● Directive: Without the pictures, set down exactly the lines from the one that contains "פרויקטים חמים" to the end of the entries, both included, and nothing besides.

● Given data:
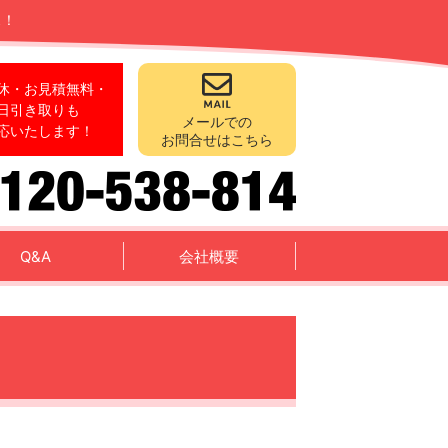
ス！
休・お見積無料・
日引き取りも
メールでの
応いたします！
お問合せはこちら
Q&A
会社概要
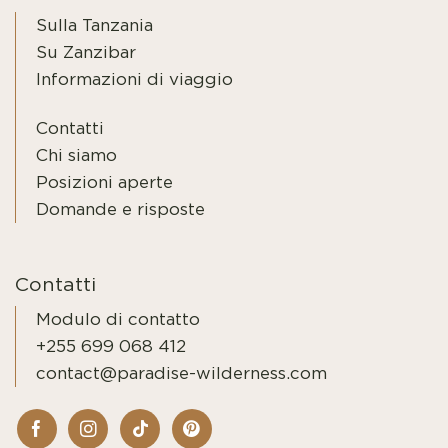
Sulla Tanzania
Su Zanzibar
Informazioni di viaggio
Contatti
Chi siamo
Posizioni aperte
Domande e risposte
Contatti
Modulo di contatto
+255 699 068 412
contact@paradise-wilderness.com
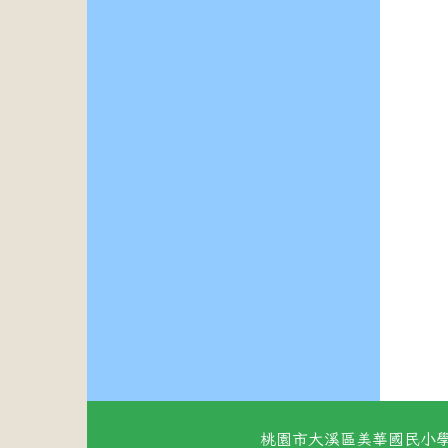
桃園市大溪區美華國民小學 地址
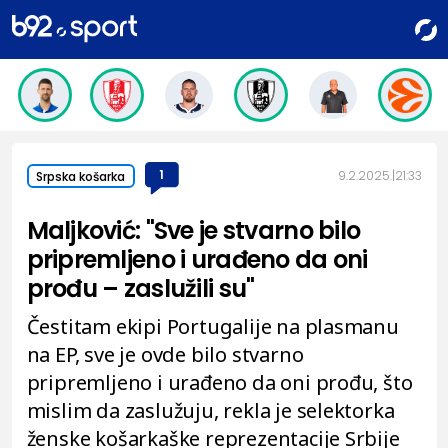
1
9.2.2025.
21:33
Srpska košarka
Maljković: "Sve je stvarno bilo
pripremljeno i urađeno da oni
prođu – zaslužili su"
Čestitam ekipi Portugalije na plasmanu
na EP, sve je ovde bilo stvarno
pripremljeno i urađeno da oni prođu, što
mislim da zaslužuju, rekla je selektorka
ženske košarkaške reprezentacije Srbije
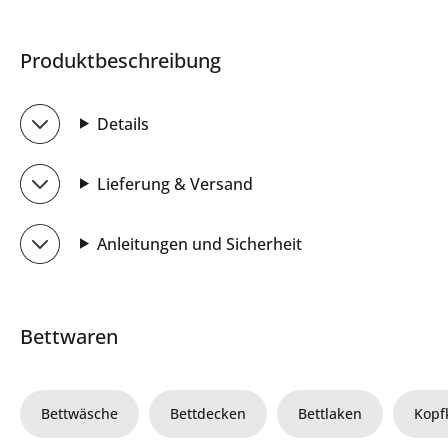
Produktbeschreibung
Details
Lieferung & Versand
Anleitungen und Sicherheit
Bettwaren
Bettwäsche
Bettdecken
Bettlaken
Kopf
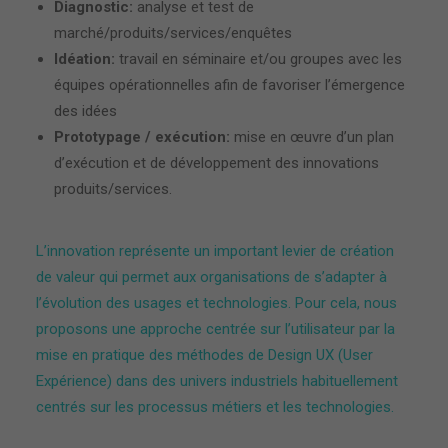
Diagnostic:
analyse et test de
marché/produits/services/enquêtes
Idéation:
travail en séminaire et/ou groupes avec les
équipes opérationnelles afin de favoriser l’émergence
des idées
Prototypage / exécution:
mise en œuvre d’un plan
d’exécution et de développement des innovations
produits/services.
L’innovation représente un important levier de création
de valeur qui permet aux organisations de s’adapter à
l’évolution des usages et technologies. Pour cela, nous
proposons une approche centrée sur l’utilisateur par la
mise en pratique des méthodes de Design UX (User
Expérience) dans des univers industriels habituellement
centrés sur les processus métiers et les technologies.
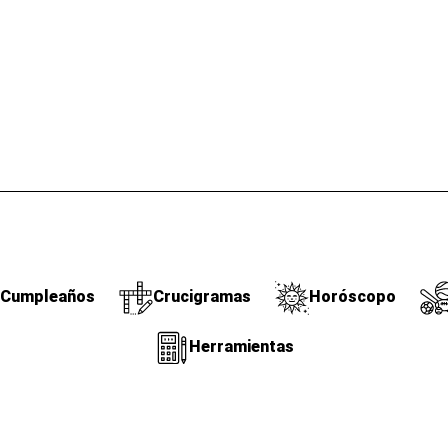
Cumpleaños
Crucigramas
Horóscopo
Herramientas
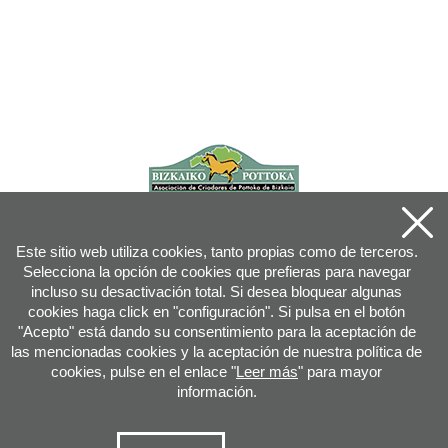
Este sitio web utiliza cookies, tanto propias como de terceros.
Selecciona la opción de cookies que prefieras para navegar
incluso su desactivación total. Si desea bloquear algunas
cookies haga click en "configuración". Si pulsa en el botón
"Acepto" está dando su consentimiento para la aceptación de
las mencionadas cookies y la aceptación de nuestra política de
cookies, pulse en el enlace "
Leer más
" para mayor
información.
Joan XXIII, 16B - 20730 AZPEITIA(GIPUZKOA) - Tfn: 943 08 38 88 -
info
@
pottoka.info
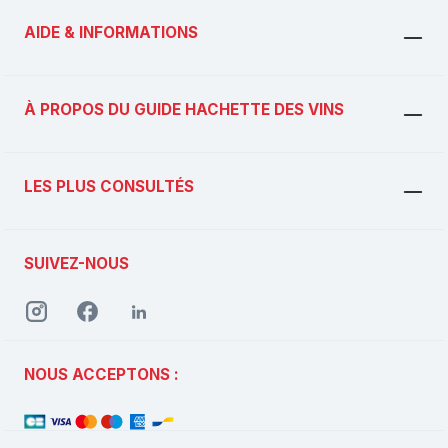
AIDE & INFORMATIONS
À PROPOS DU GUIDE HACHETTE DES VINS
LES PLUS CONSULTÉS
SUIVEZ-NOUS
NOUS ACCEPTONS :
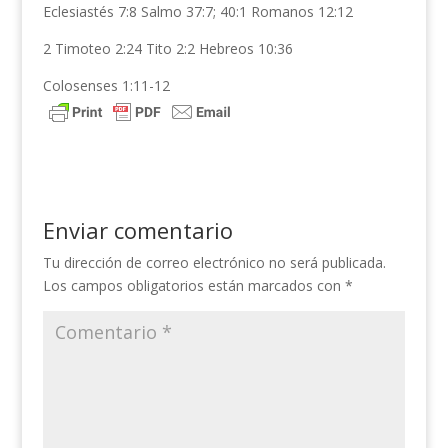
Eclesiastés 7:8 Salmo 37:7; 40:1 Romanos 12:12
2 Timoteo 2:24 Tito 2:2 Hebreos 10:36
Colosenses 1:11-12
Enviar comentario
Tu dirección de correo electrónico no será publicada.
Los campos obligatorios están marcados con
*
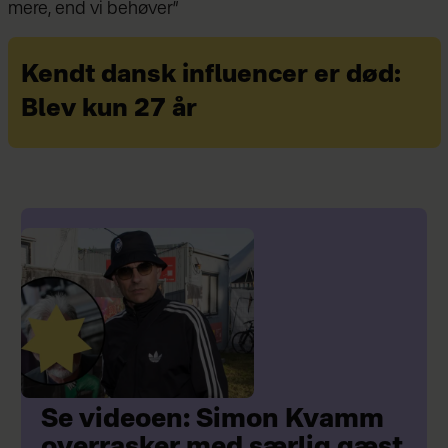
Kendt dansk influencer er død:
Blev kun 27 år
Se videoen: Simon Kvamm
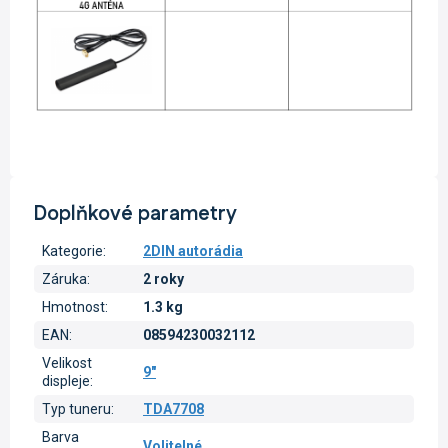
Doplňkové parametry
Kategorie
:
2DIN autorádia
Záruka
:
2 roky
Hmotnost
:
1.3 kg
EAN
:
08594230032112
Velikost
9"
displeje
:
Typ tuneru
:
TDA7708
Barva
Volitelné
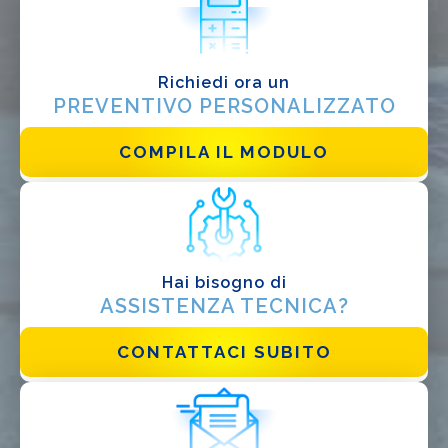
Progettista
EPC
Richiedi ora un
PREVENTIVO PERSONALIZZATO
Distributore
Altro
COMPILA IL MODULO
Hai bisogno di
ASSISTENZA TECNICA?
CONTATTACI SUBITO
Ho letto e accetto la
Privacy Policy*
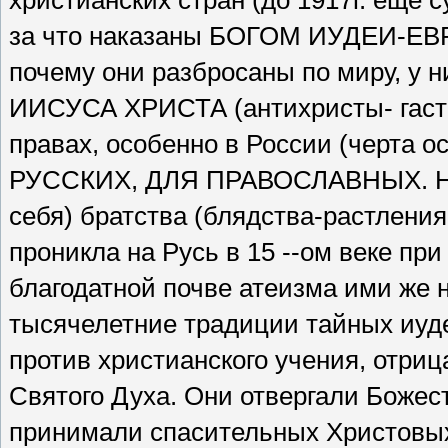
христианских стран (до 1917г. ещё 
за что наказаны БОГОМ ИУДЕИ-ЕВРЕ
почему они разбросаны по миру, у 
ИИСУСА ХРИСТА (антихристы- гаст
правах, особенно в России (черта 
РУССКИХ, ДЛЯ ПРАВОСЛАВНЫХ. Но е
себя) братства (блядства-растлени
проникла на Русь в 15 --ом веке при
благодатной почве атеизма ими же 
тысячелетние традиции тайных иуде
против христианского учения, отри
Святого Духа. Они отвергали Божес
принимали спасительных Христовых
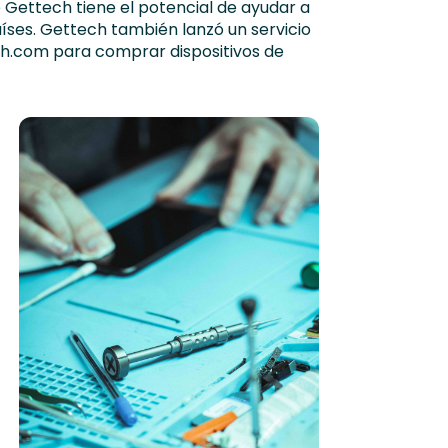
de Gettech tiene el potencial de ayudar a
aíses. Gettech también lanzó un servicio
ch.com para comprar dispositivos de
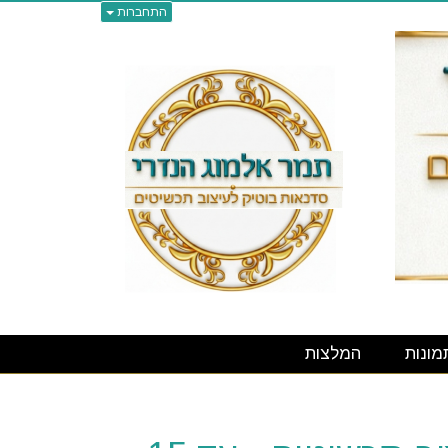
התחברות
מונות
המלצות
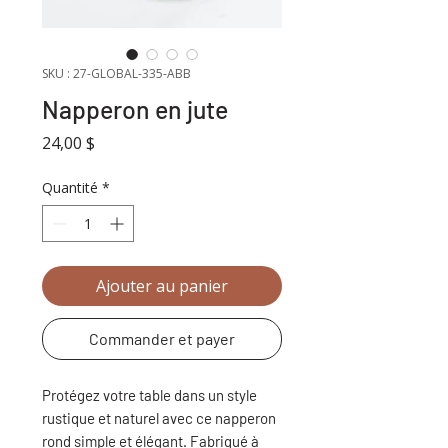
SKU : 27-GLOBAL-335-ABB
Napperon en jute
Prix
24,00 $
Quantité
*
Ajouter au panier
Commander et payer
Protégez votre table dans un style
rustique et naturel avec ce napperon
rond simple et élégant. Fabriqué à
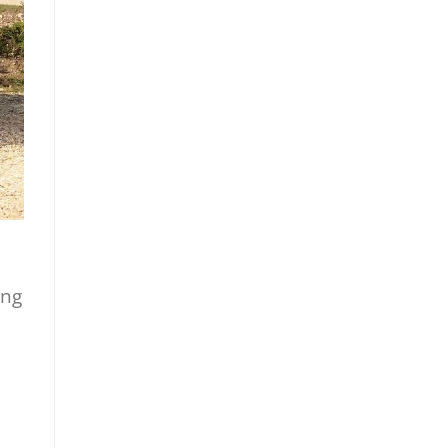
ông
u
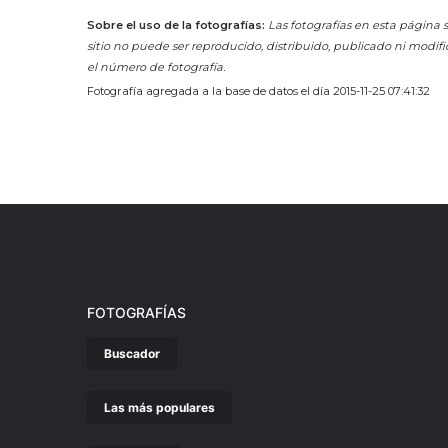
Sobre el uso de la fotografías:
Las fotografías en esta página s
sitio no puede ser reproducido, distribuido, publicado ni modifi
el número de fotografía.
Fotografía agregada a la base de datos el día 2015-11-25 07:41:32
FOTOGRAFÍAS
Buscador
Las más populares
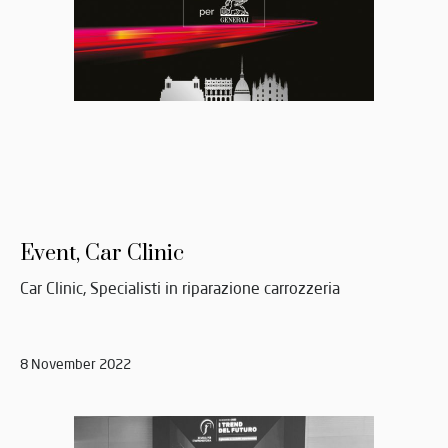
Event, Car Clinic
Car Clinic, Specialisti in riparazione carrozzeria
8 November 2022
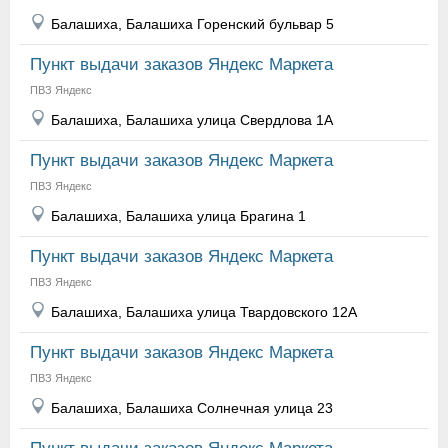
Балашиха, Балашиха Горенский бульвар 5
Пункт выдачи заказов Яндекс Маркета
ПВЗ Яндекс
Балашиха, Балашиха улица Свердлова 1А
Пункт выдачи заказов Яндекс Маркета
ПВЗ Яндекс
Балашиха, Балашиха улица Брагина 1
Пункт выдачи заказов Яндекс Маркета
ПВЗ Яндекс
Балашиха, Балашиха улица Твардовского 12А
Пункт выдачи заказов Яндекс Маркета
ПВЗ Яндекс
Балашиха, Балашиха Солнечная улица 23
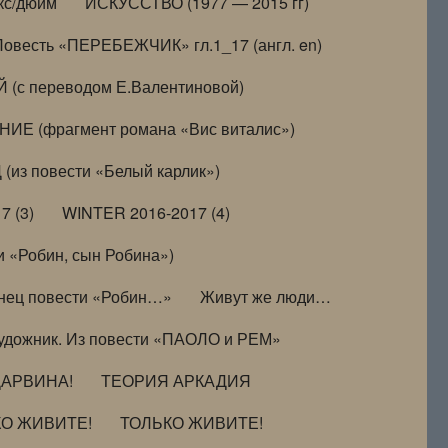
кс/дюйм
ИСКУССТВО (1977 — 2015 гг)
Повесть «ПЕРЕБЕЖЧИК» гл.1_17 (англ. en)
(с переводом Е.Валентиновой)
ИЕ (фрагмент романа «Вис виталис»)
(из повести «Белый карлик»)
7 (3)
WINTER 2016-2017 (4)
 «Робин, сын Робина»)
нец повести «Робин…»
Живут же люди…
удожник. Из повести «ПАОЛО и РЕМ»
ДАРВИНА!
ТЕОРИЯ АРКАДИЯ
КО ЖИВИТЕ!
ТОЛЬКО ЖИВИТЕ!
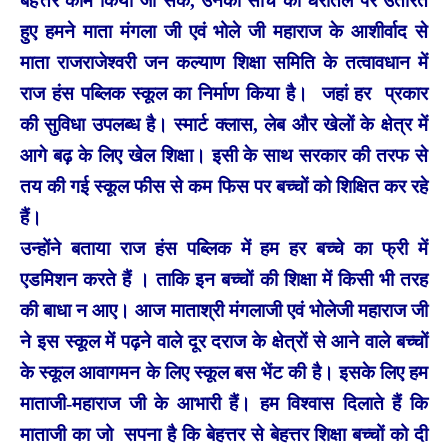
बेहत्तर काम किया जा सके, उनकी सोच को धरातल पर उतारते
हुए हमने माता मंगला जी एवं भोले जी महाराज के आशीर्वाद से
माता राजराजेश्वरी जन कल्याण शिक्षा समिति के तत्वावधान में
राज हंस पब्लिक स्कूल का निर्माण किया है। जहां हर प्रकार
की सुविधा उपलब्ध है। स्मार्ट क्लास, लेब और खेलों के क्षेत्र में
आगे बढ़ के लिए खेल शिक्षा। इसी के साथ सरकार की तरफ से
तय की गई स्कूल फीस से कम फिस पर बच्चों को शिक्षित कर रहे
हैं।
उन्होंने बताया राज हंस पब्लिक में हम हर बच्चे का फ्री में
एडमिशन करते हैं । ताकि इन बच्चों की शिक्षा में किसी भी तरह
की बाधा न आए। आज माताश्री मंगलाजी एवं भोलेजी महाराज जी
ने इस स्कूल में पढ़ने वाले दूर दराज के क्षेत्रों से आने वाले बच्चों
के स्कूल आवागमन के लिए स्कूल बस भेंट की है। इसके लिए हम
माताजी-महाराज जी के आभारी हैं। हम विश्वास दिलाते हैं कि
माताजी का जो सपना है कि बेहत्तर से बेहत्तर शिक्षा बच्चों को दी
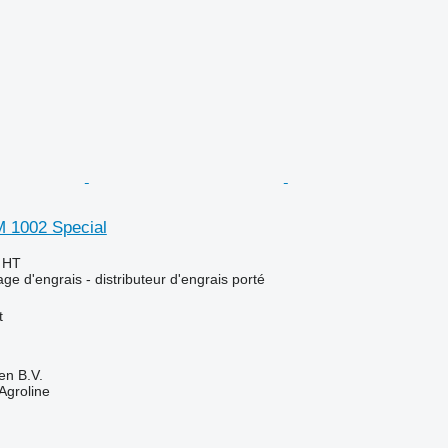
 1002 Special
€
HT
ge d'engrais - distributeur d'engrais porté
t
en B.V.
Agroline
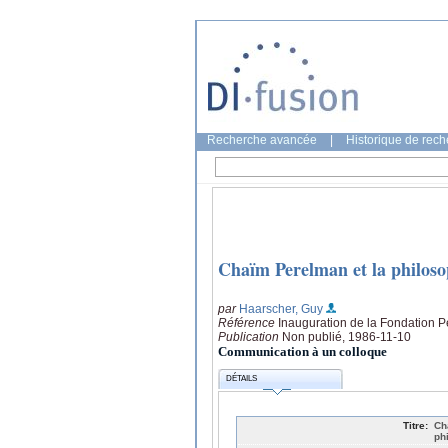
Recherche avancée
|
Historique de rec
Chaïm Perelman et la philoso
par
Haarscher, Guy
Référence
Inauguration de la Fondation 
Publication
Non publié, 1986-11-10
Communication à un colloque
DÉTAILS
Titre:
Ch
ph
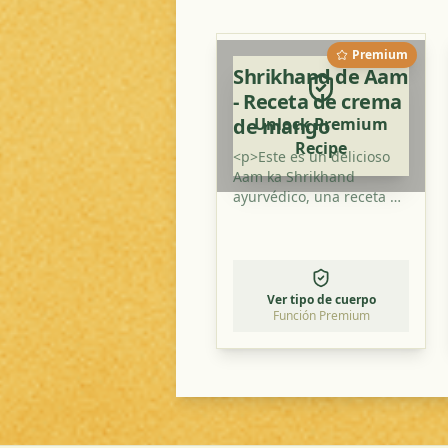
Premium
Shrikhand de Aam
- Receta de crema
de mango
Unlock Premium
Recipe
<p>Este es un delicioso
Aam ka Shrikhand
ayurvédico, una receta de
crema de mango que
combina ingredientes
frescos con especias
tradicionales. Es un plato
perfecto para equilibrar
Ver tipo de cuerpo
tus doshas y disfrutar de
Función Premium
una comida saludable y
llena de sabor.</p>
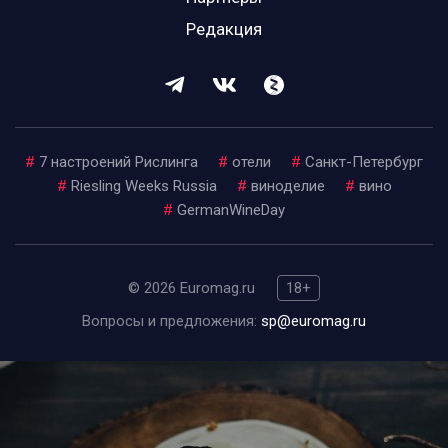
Редакция
#
7 настроений Рислинга
#
отели
#
Санкт-Петербург
#
Riesling Weeks Russia
#
виноделие
#
вино
#
GermanWineDay
© 2026 Euromag.ru
18+
Вопросы и предложения:
sp@euromag.ru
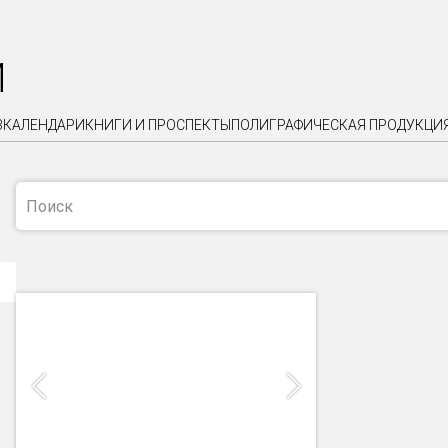
И
З
КАЛЕНДАРИ
КНИГИ И ПРОСПЕКТЫ
ПОЛИГРАФИЧЕСКАЯ ПРОДУКЦИ
Previous
Next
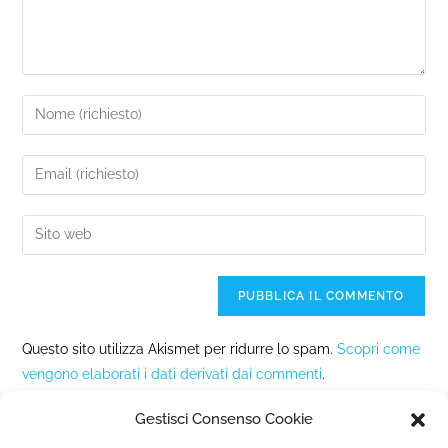
Questo sito utilizza Akismet per ridurre lo spam.
Scopri come
vengono elaborati i dati derivati dai commenti
.
Gestisci Consenso Cookie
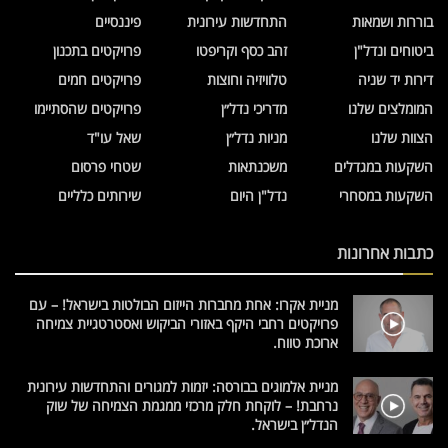
בוררות ושמאות
התחדשות עירונית
פיננסיים
ביטוחים ונדל"ן
זהב כסף וקריפטו
פרויקטים בתכנון
דירות יד שניה
טלוויזיה וחוצות
פרויקטים חמים
המומלצים שלנו
מדריכי נדל״ן
פרויקטים שהסתיימו
הצוות שלנו
מניות נדל״ן
שאל עו"ד
השקעות במגדלים
משכנתאות
שטחי פרסום
השקעות במסחרי
נדל"ן היום
שירותים כלליים
כתבות אחרונות
מניית אקרו: אחת מחברות הייזום הבולטות בישראל! – עם
פרויקטים רחבי היקף באזורי הביקוש ואסטרטגיית צמיחה
ארוכת טווח.
מניית אלמוגים בבורסה: יזמות למגורים והתחדשות עירונית
נרחבת! – לוקחת חלק מרכזי ממגמת הצמיחה של שוק
הנדל״ן בישראל.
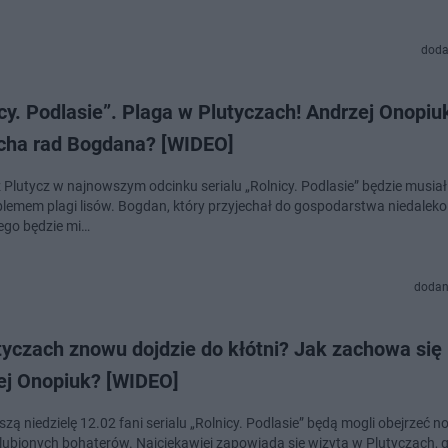
doda
cy. Podlasie”. Plaga w Plutyczach! Andrzej Onopiu
cha rad Bogdana? [WIDEO]
z Plutycz w najnowszym odcinku serialu „Rolnicy. Podlasie” będzie musia
oblemem plagi lisów. Bogdan, który przyjechał do gospodarstwa niedaleko
ego będzie mi…
dodan
tyczach znowu dojdzie do kłótni? Jak zachowa się
ej Onopiuk? [WIDEO]
szą niedzielę 12.02 fani serialu „Rolnicy. Podlasie” będą mogli obejrzeć n
lubionych bohaterów. Najciekawiej zapowiada się wizyta w Plutyczach, g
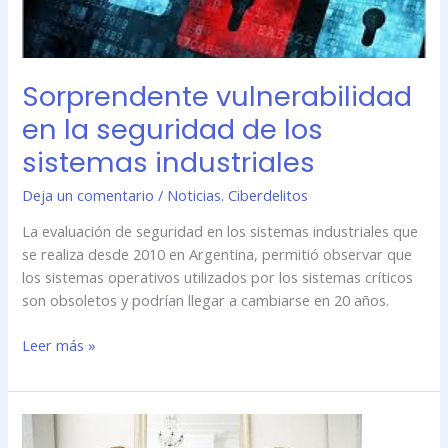
sistemas
industriales
Sorprendente vulnerabilidad
en la seguridad de los
sistemas industriales
Deja un comentario
/
Noticias. Ciberdelitos
La evaluación de seguridad en los sistemas industriales que
se realiza desde 2010 en Argentina, permitió observar que
los sistemas operativos utilizados por los sistemas críticos
son obsoletos y podrían llegar a cambiarse en 20 años.
Leer más »
Estudio
demuestra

● Written solution:
פרויקטים חמים
המומלצים שלנו
מדריכי נדל״ן
פרויקטים שהסתיימו
הצוות שלנו
מניות נדל״ן
שאל עו"ד
השקעות במגדלים
משכנתאות
שטחי פרסום
השקעות במסחרי
נדל"ן היום
שירותים כלליים
כתבות אחרונות
מניית אקרו: אחת מחברות הייזום הבולטות בישראל! – עם
פרויקטים רחבי היקף באזורי הביקוש ואסטרטגיית צמיחה
ארוכת טווח.
מניית אלמוגים בבורסה: יזמות למגורים והתחדשות עירונית
נרחבת! – לוקחת חלק מרכזי ממגמת הצמיחה של שוק
הנדל״ן בישראל.
doda
cy. Podlasie”. Plaga w Plutyczach! Andrzej Onopiu
cha rad Bogdana? [WIDEO]
z Plutycz w najnowszym odcinku serialu „Rolnicy. Podlasie” będzie musia
oblemem plagi lisów. Bogdan, który przyjechał do gospodarstwa niedaleko
ego będzie mi…
dodan
tyczach znowu dojdzie do kłótni? Jak zachowa się
ej Onopiuk? [WIDEO]
szą niedzielę 12.02 fani serialu „Rolnicy. Podlasie” będą mogli obejrzeć n
lubionych bohaterów. Najciekawiej zapowiada się wizyta w Plutyczach, g
sistemas
industriales
Sorprendente vulnerabilidad
en la seguridad de los
sistemas industriales
Deja un comentario
/
Noticias. Ciberdelitos
La evaluación de seguridad en los sistemas industriales que
se realiza desde 2010 en Argentina, permitió observar que
los sistemas operativos utilizados por los sistemas críticos
son obsoletos y podrían llegar a cambiarse en 20 años.
Leer más »
Estudio
demuestra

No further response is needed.